By madowoi

Sargent Brook

It is the story of the falling rain
to turn into a leaf and fall again

it is the secret of a summer shower
to steal the light and hide it in a flower

and every flower a tiny tributary
that from the ground flows green and momentary

is one of water's wishes and this tale
hangs in a seed-head smaller than my thumbnail

if only I a passerby could pass
as clear as water through a plume of grass

to find the sunlight hidden at the tip
turning to seed a kind of lifting rain drip

then I might know like water how to balance
the weight of hope against the light of patience

water which is so raw so earthy-strong
and lurks in cast-iron tanks and leaks along

drawn under gravity towards my tongue
to cool and fill the pipe-work of this song

which is the story of the falling rain
that rises to the light and falls again

A Short Story of Falling, by Alice Oswald

After a fair bit of rain and gusty winds the night before, I headed over to the Giant Slide for a hike and found every little stream, brook, and culvert full of water rushing down the mountain towards Somes Sound.

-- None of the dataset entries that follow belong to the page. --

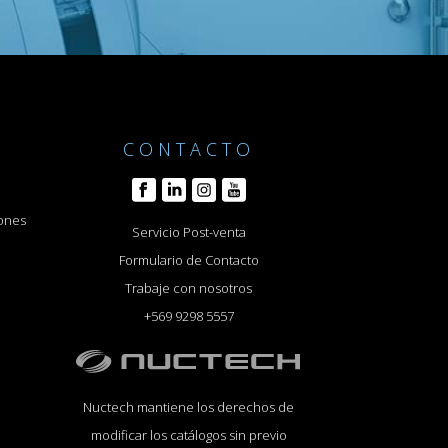
CONTACTO
Iones
Servicio Post-venta
Formulario de Contacto
Trabaje con nosotros
+569 9298 5557
Nuctech mantiene los derechos de
modificar los catálogos sin previo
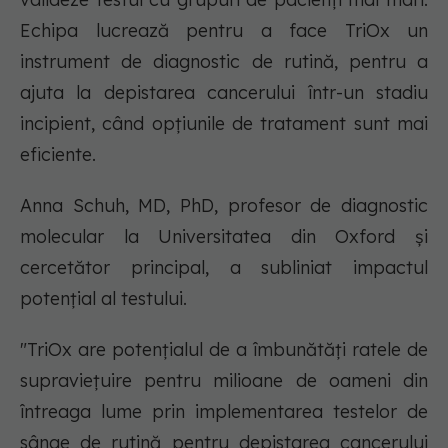
Echipa lucrează pentru a face TriOx un
instrument de diagnostic de rutină, pentru a
ajuta la depistarea cancerului într-un stadiu
incipient, când opțiunile de tratament sunt mai
eficiente.
Anna Schuh, MD, PhD, profesor de diagnostic
molecular la Universitatea din Oxford și
cercetător principal, a subliniat impactul
potențial al testului.
"TriOx are potențialul de a îmbunătăți ratele de
supraviețuire pentru milioane de oameni din
întreaga lume prin implementarea testelor de
sânge de rutină pentru depistarea cancerului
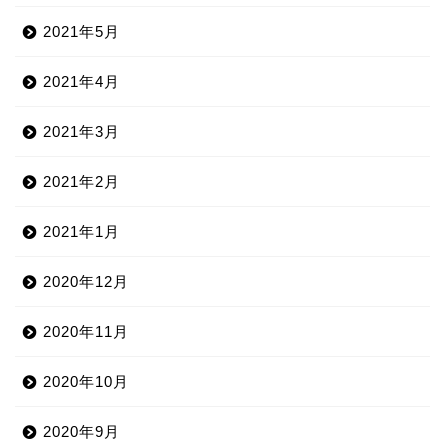
2021年5月
2021年4月
2021年3月
2021年2月
2021年1月
2020年12月
2020年11月
2020年10月
2020年9月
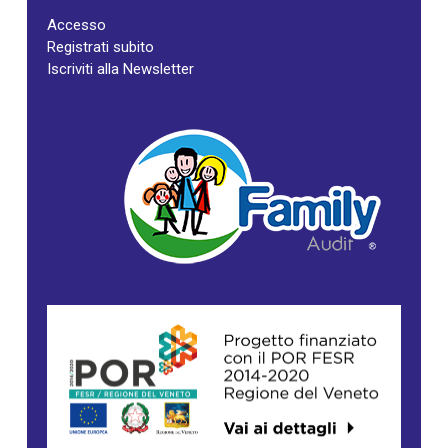
Accesso
Registrati subito
Iscriviti alla Newsletter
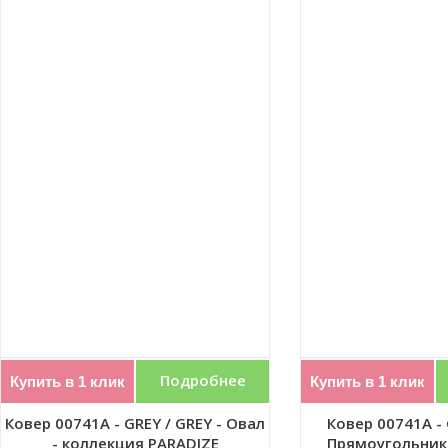
Подробнее
Купить в 1 клик
Купить в 1 клик
Ковер 00741A - GREY / GREY - Овал
Ковер 00741A - 
- коллекция PARADIZE
Прямоугольник 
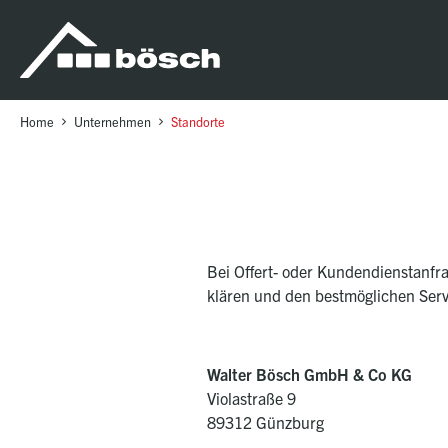
Table Of Content
bösch in Deutschland
Zentrale & Standorte international
sr.skip-to.main-content
sr.skip-to.table-of-contents
sr.skip-to.main-navigation
Home
Unternehmen
Standorte
Bei Offert- oder Kundendienstanfra
klären und den bestmöglichen Servi
Walter Bösch GmbH & Co KG
Violastraße 9
89312 Günzburg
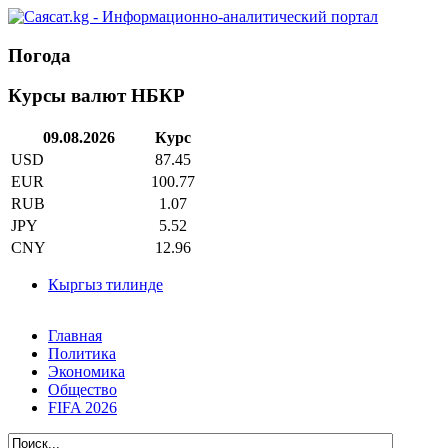
Погода
Курсы валют НБКР
09.08.2026
Курс
USD
87.45
EUR
100.77
RUB
1.07
JPY
5.52
CNY
12.96
Кыргыз тилинде
Главная
Политика
Экономика
Общество
FIFA 2026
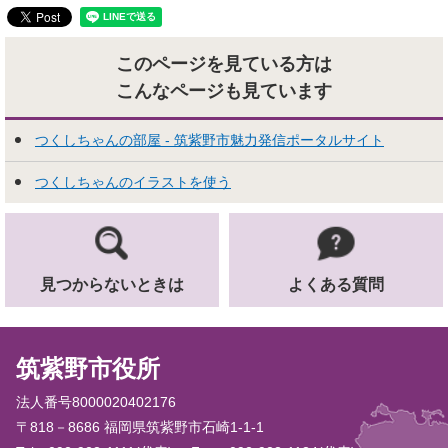
このページを見ている方は
こんなページも見ています
つくしちゃんの部屋 - 筑紫野市魅力発信ポータルサイト
つくしちゃんのイラストを使う
見つからないときは
よくある質問
筑紫野市役所
法人番号8000020402176
〒818－8686 福岡県筑紫野市石崎1-1-1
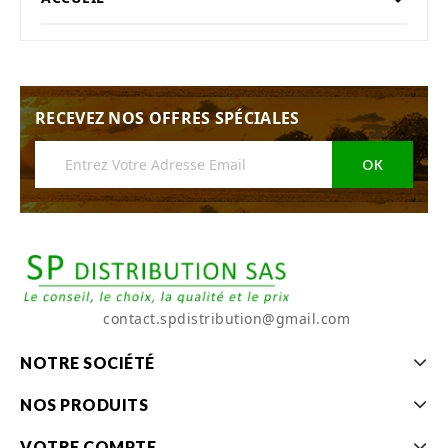
RECEVEZ NOS OFFRES SPÉCIALES
contact.spdistribution@gmail.com
NOTRE SOCIÉTÉ
NOS PRODUITS
VOTRE COMPTE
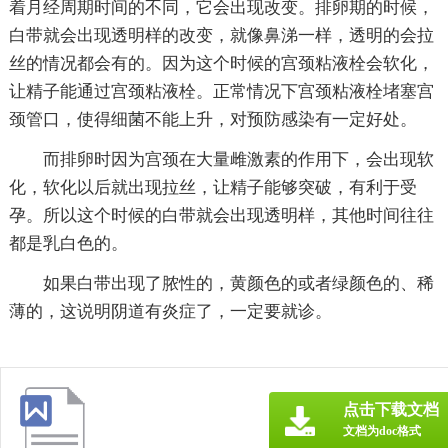
着月经周期时间的不同，它会出现改变。排卵期的时候，
白带就会出现透明样的改变，就像鼻涕一样，透明的会拉
丝的情况都会有的。因为这个时候的宫颈粘液栓会软化，
让精子能通过宫颈粘液栓。正常情况下宫颈粘液栓堵塞宫
颈管口，使得细菌不能上升，对预防感染有一定好处。
而排卵时因为宫颈在大量雌激素的作用下，会出现软
化，软化以后就出现拉丝，让精子能够突破，有利于受
孕。所以这个时候的白带就会出现透明样，其他时间往往
都是乳白色的。
如果白带出现了脓性的，黄颜色的或者绿颜色的、稀
薄的，这说明阴道有炎症了，一定要就诊。
点击下载文档
文档为doc格式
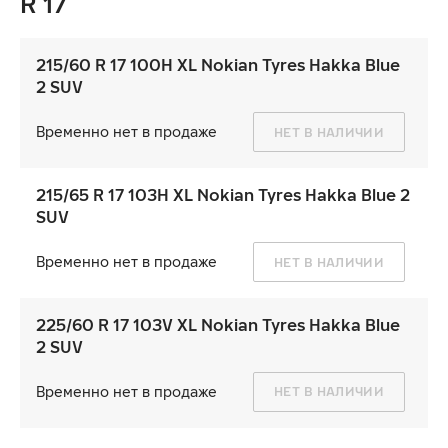
R 17
215/60 R 17 100H XL Nokian Tyres Hakka Blue
2 SUV
Временно нет в продаже
НЕТ В НАЛИЧИИ
215/65 R 17 103H XL Nokian Tyres Hakka Blue 2
SUV
Временно нет в продаже
НЕТ В НАЛИЧИИ
225/60 R 17 103V XL Nokian Tyres Hakka Blue
2 SUV
Временно нет в продаже
НЕТ В НАЛИЧИИ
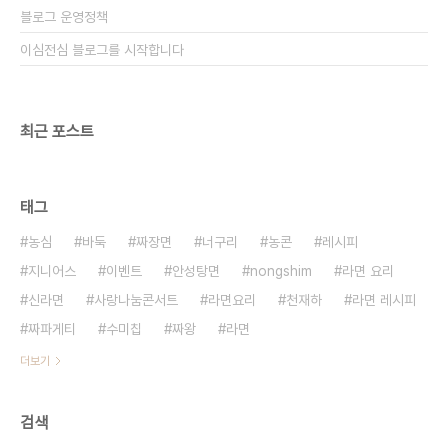
블로그 운영정책
이심전심 블로그를 시작합니다
최근 포스트
태그
농심
바둑
짜장면
너구리
농콘
레시피
지니어스
이벤트
안성탕면
nongshim
라면 요리
신라면
사랑나눔콘서트
라면요리
천재하
라면 레시피
짜파게티
수미칩
짜왕
라면
더보기
검색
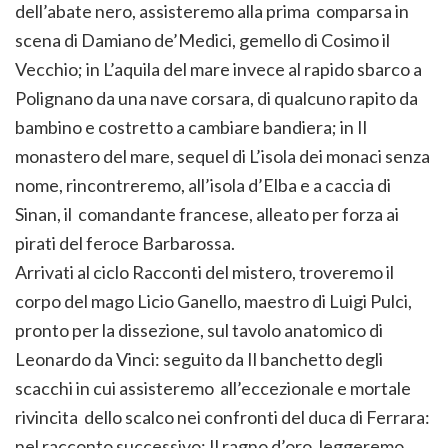
dell’abate nero, assisteremo alla prima comparsa in
scena di Damiano de’Medici, gemello di Cosimo il
Vecchio; in L’aquila del mare invece al rapido sbarco a
Polignano da una nave corsara, di qualcuno rapito da
bambino e costretto a cambiare bandiera; in Il
monastero del mare, sequel di L’isola dei monaci senza
nome, rincontreremo, all’isola d’Elba e a caccia di
Sinan, il comandante francese, alleato per forza ai
pirati del feroce Barbarossa.
Arrivati al ciclo Racconti del mistero, troveremo il
corpo del mago Licio Ganello, maestro di Luigi Pulci,
pronto per la dissezione, sul tavolo anatomico di
Leonardo da Vinci: seguito da Il banchetto degli
scacchi in cui assisteremo all’eccezionale e mortale
rivincita dello scalco nei confronti del duca di Ferrara:
nel racconto successivo: Il ragno d’oro, leggeremo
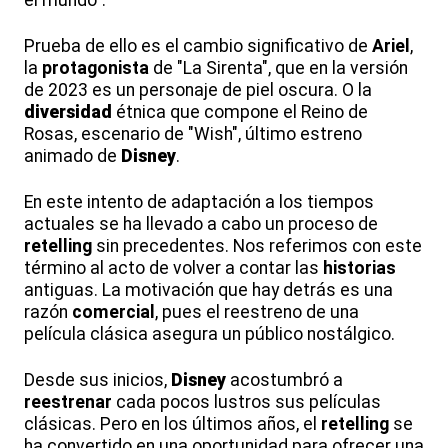
Prueba de ello es el cambio significativo de
Ariel
,
la
protagonista
de "La Sirenta", que en la versión
de 2023 es un personaje de piel oscura. O la
diversidad
étnica que compone el Reino de
Rosas, escenario de "Wish", último estreno
animado de
Disney
.
En este intento de adaptación a los tiempos
actuales se ha llevado a cabo un proceso de
retelling
sin precedentes. Nos referimos con este
término al acto de volver a contar las
historias
antiguas. La motivación que hay detrás es una
razón
comercial
, pues el reestreno de una
película clásica asegura un público nostálgico.
Desde sus inicios,
Disney
acostumbró a
reestrenar
cada pocos lustros sus películas
clásicas. Pero en los últimos años, el
retelling
se
ha convertido en una oportunidad para ofrecer una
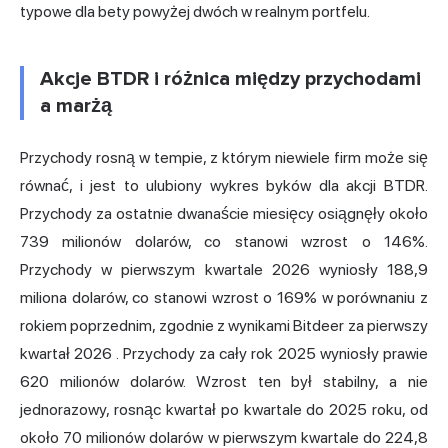
typowe dla bety powyżej dwóch w realnym portfelu.
Akcje BTDR i różnica między przychodami
a marżą
Przychody rosną w tempie, z którym niewiele firm może się
równać, i jest to ulubiony wykres byków dla akcji BTDR.
Przychody za ostatnie dwanaście miesięcy osiągnęły około
739 milionów dolarów, co stanowi wzrost o 146%.
Przychody w pierwszym kwartale 2026 wyniosły 188,9
miliona dolarów, co stanowi wzrost o 169% w porównaniu z
rokiem poprzednim,
zgodnie z wynikami Bitdeer za pierwszy
kwartał 2026
. Przychody za cały rok 2025 wyniosły prawie
620 milionów dolarów. Wzrost ten był stabilny, a nie
jednorazowy, rosnąc kwartał po kwartale do 2025 roku, od
około 70 milionów dolarów w pierwszym kwartale do 224,8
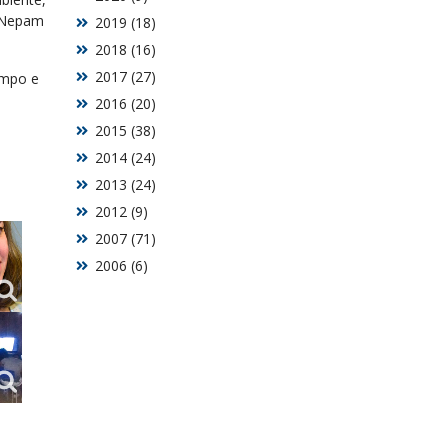
o Nepam
2019 (18)
2018 (16)
2017 (27)
ampo e
2016 (20)
2015 (38)
2014 (24)
2013 (24)
2012 (9)
2007 (71)
2006 (6)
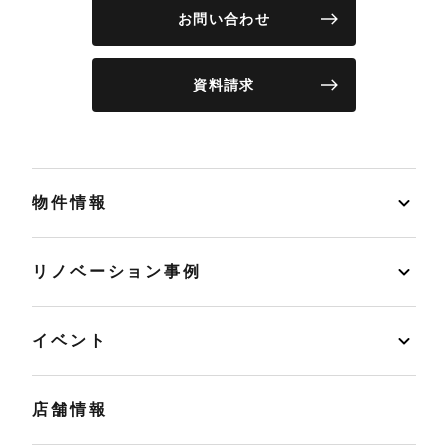
お問い合わせ
資料請求
物件情報
リノベーション事例
イベント
店舗情報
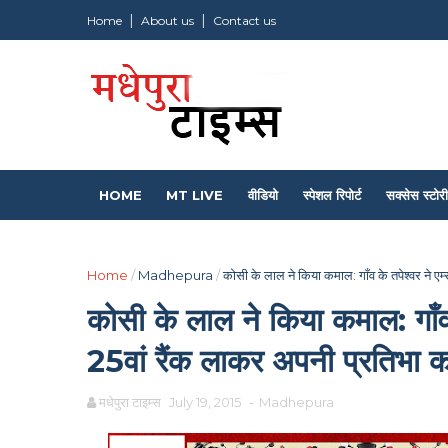
Home
About us
Contact us
HOME
MT LIVE
वीडियो
स्पेशल रिपोर्ट
सक्सेस स्टोरी
Home
/
Madhepura
/
कोसी के लाल ने किया कमाल: गाँव के तपेश्वर ने एम्स
कोसी के लाल ने किया कमाल: गाँव के 
25वां रैंक लाकर अपनी प्रतिभा 
मधेपुरा टाइम्स
July 19, 2015
-
Madhepura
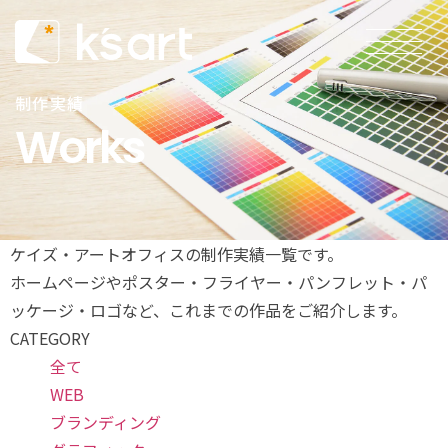
制作実績
Works
ケイズ・アートオフィスの制作実績一覧です。
ホームページやポスター・フライヤー・パンフレット・パ
ッケージ・ロゴなど、これまでの作品をご紹介します。
CATEGORY
全て
WEB
ブランディング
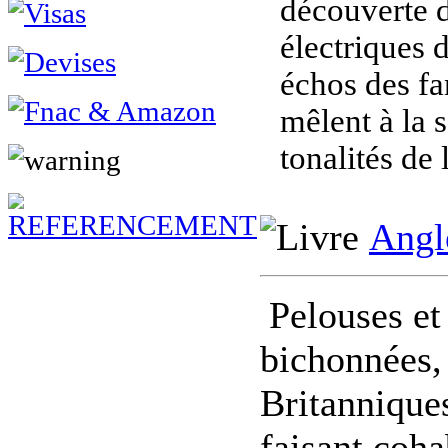
découverte d
électriques d
échos des f
mêlent à la s
tonalités de 
Angl
Pelouses et
bichonnées, 
Britanniques
faisant coha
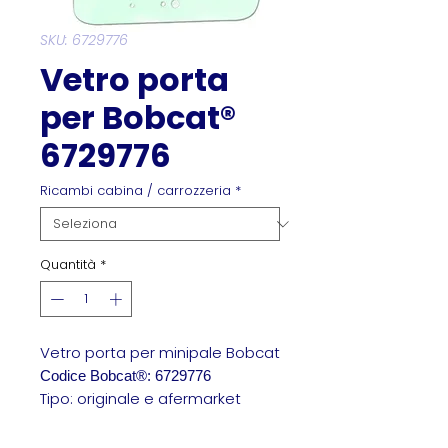
SKU: 6729776
Vetro porta
per Bobcat®
6729776
Ricambi cabina / carrozzeria
*
Quantità
*
Vetro porta per minipale Bobcat
Codice Bobcat®: 6729776
Tipo: originale e afermarket
Vetro porta per minipale Bobcat
6729776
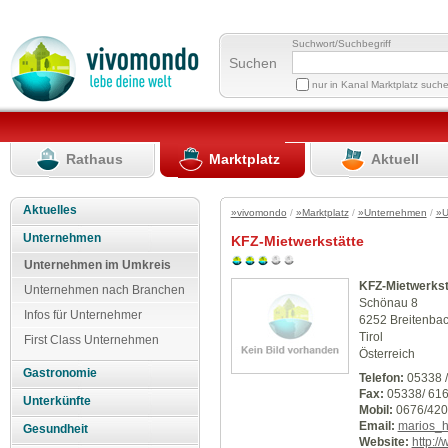
Suchwort/Suchbegriff
Suchen
nur in Kanal Marktplatz such
Rathaus
Marktplatz
Aktuell
Aktuelles
»vivomondo
/
»Marktplatz
/
»Unternehmen
/
»U
Unternehmen
KFZ-Mietwerkstätte
Unternehmen im Umkreis
KFZ-Mietwerkst
Unternehmen nach Branchen
Schönau 8
Infos für Unternehmer
6252 Breitenba
Tirol
First Class Unternehmen
Österreich
Gastronomie
Telefon:
05338 /
Fax:
05338/ 616
Unterkünfte
Mobil:
0676/420
Email:
marios_h
Gesundheit
Website:
http:/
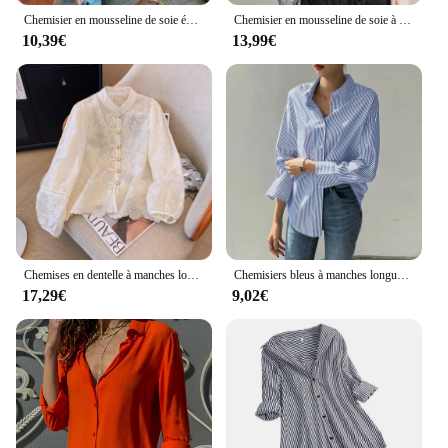
Chemisier en mousseline de soie épissée perlée pour femme, manches longues, col montant, bulle française, document solide, automne, hiver, A581
Chemisier en mousseline de soie à manches longues pour femmes, col rond, manches lanterne rétro, haut imprimé de style chinois, chemisier de printemps, B62
10,39€
13,99€
Chemises en dentelle à manches longues et col rond pour femmes, chemisiers de style chinois, simple boutonnage, broderie At, tempérament, Y-Camisas De Mujer
Chemisiers bleus à manches longues pour femmes, chemises décontractées, mode printemps et été
17,29€
9,02€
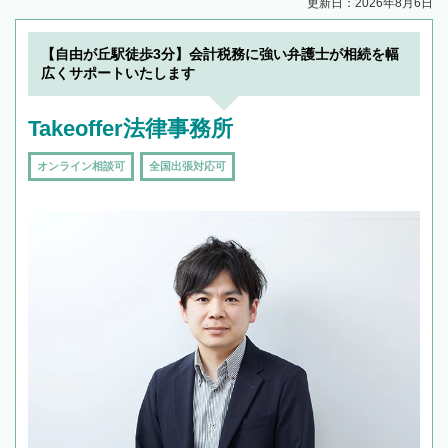
更新日：2026年8月6日
【自由が丘駅徒歩3分】会計税務に強い弁護士が相続を幅
広くサポートいたします
Takeoffer法律事務所
オンライン相談可
全国出張対応可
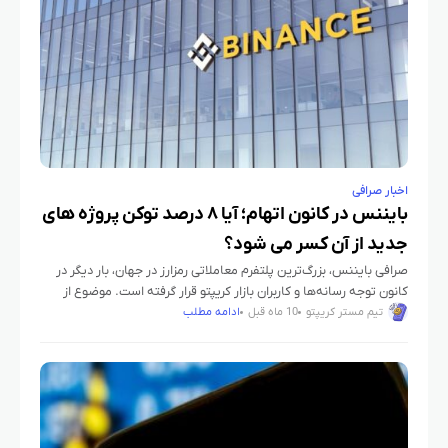
اخبار صرافی
بایننس در کانون اتهام؛ آیا ۸ درصد توکن پروژه‌ های
جدید از آن کسر می‌ شود؟
صرافی بایننس، بزرگ‌ترین پلتفرم معاملاتی رمزارز در جهان، بار دیگر در
کانون توجه رسانه‌ها و کاربران بازار کریپتو قرار گرفته است. موضوع از
اتهام دریافت درصدی از توکن‌های پروژه‌های جدید
تیم مستر کریپتو
10 ماه قبل
ادامه مطلب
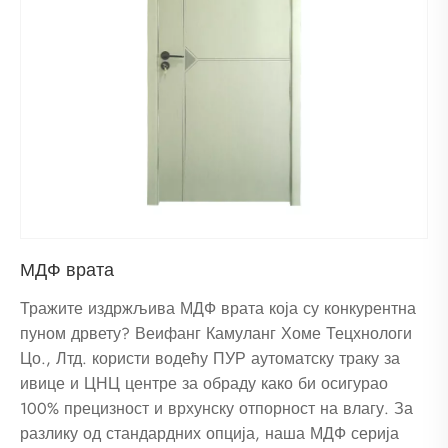
МДФ врата
Тражите издржљива МДФ врата која су конкурентна
пуном дрвету? Веифанг Камуланг Хоме Тецхнологи
Цо., Лтд. користи водећу ПУР аутоматску траку за
ивице и ЦНЦ центре за обраду како би осигурао
100% прецизност и врхунску отпорност на влагу. За
разлику од стандардних опција, наша МДФ серија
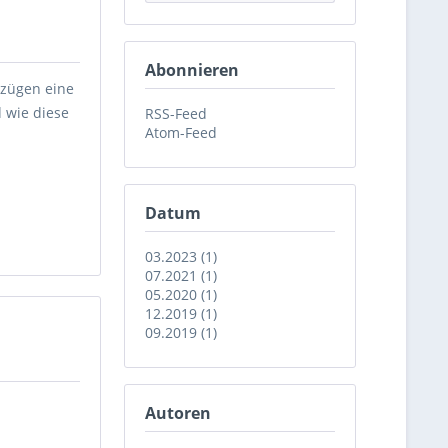
Abonnieren
szügen eine
 wie diese
RSS-Feed
Atom-Feed
Datum
03.2023 (1)
07.2021 (1)
05.2020 (1)
12.2019 (1)
09.2019 (1)
Autoren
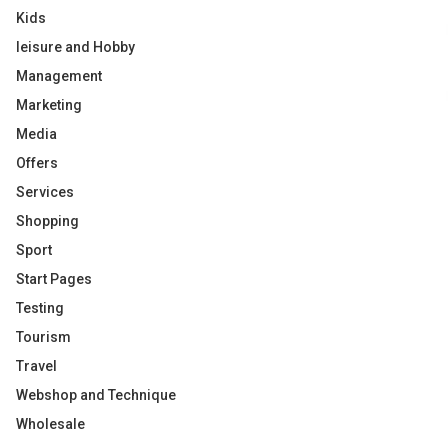
Kids
leisure and Hobby
Management
Marketing
Media
Offers
Services
Shopping
Sport
Start Pages
Testing
Tourism
Travel
Webshop and Technique
Wholesale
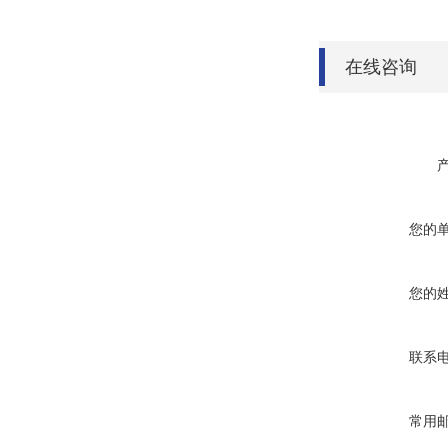
在线咨询
您的
您的
联系
常用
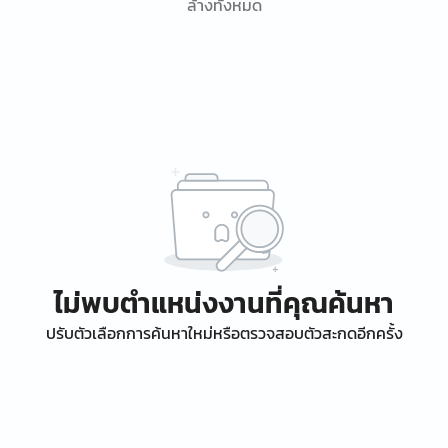
ล้างทั้งหมด
ไม่พบตำแหน่งงานที่คุณค้นหา
ปรับตัวเลือกการค้นหาใหม่หรือตรวจสอบตัวสะกดอีกครั้ง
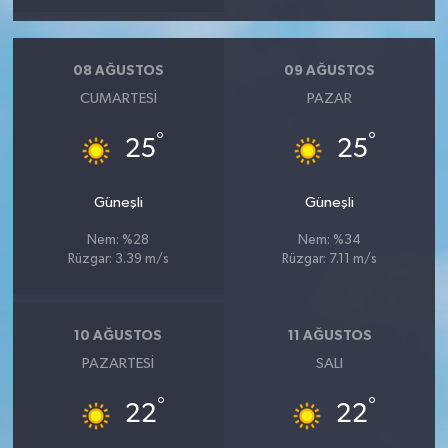
08 AĞUSTOS
09 AĞUSTOS
CUMARTESI
PAZAR
°
°
25
25
Güneşli
Güneşli
Nem: %28
Nem: %34
Rüzgar: 3.39 m/s
Rüzgar: 7.11 m/s
10 AĞUSTOS
11 AĞUSTOS
PAZARTESI
SALI
°
°
22
22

At first the noise was more of a quiet trickle, but as I got up into the notch between Sargent and Parkman Mountains it grew into a loud commotion bouncing off the rocks and creating an insistent, buzzing roar. The trail followed the stream, crossing back and forth several times, and with so much wet rock and moss the footing was difficult to trust. It really focussed the mind, and it occurred to me that it wasn’t entirely safe. Sometimes I would really have to plan out my next few steps before moving forward, then readjust my balance before looking ahead. It was fabulous, but at some point I realized coming back down was not an option, and I had a long hike ahead of me. At the first trail junction I headed west up the shoulder of Parkman, taking me out of the slide. It was startling how quickly the tumult of the stream died away. I found myself standing in warm sunlight with a few chickadees chirping nearby. As the adrenaline slowly left me I felt absurdly happy, almost giddy. It was a gorgeous day. The rest of the hike involved going up and over Parkman, and hoofing it along the carriage road to get back to my original trailhead. My legs were tired, my feet were sore, and my back was stiff, but I had no regrets.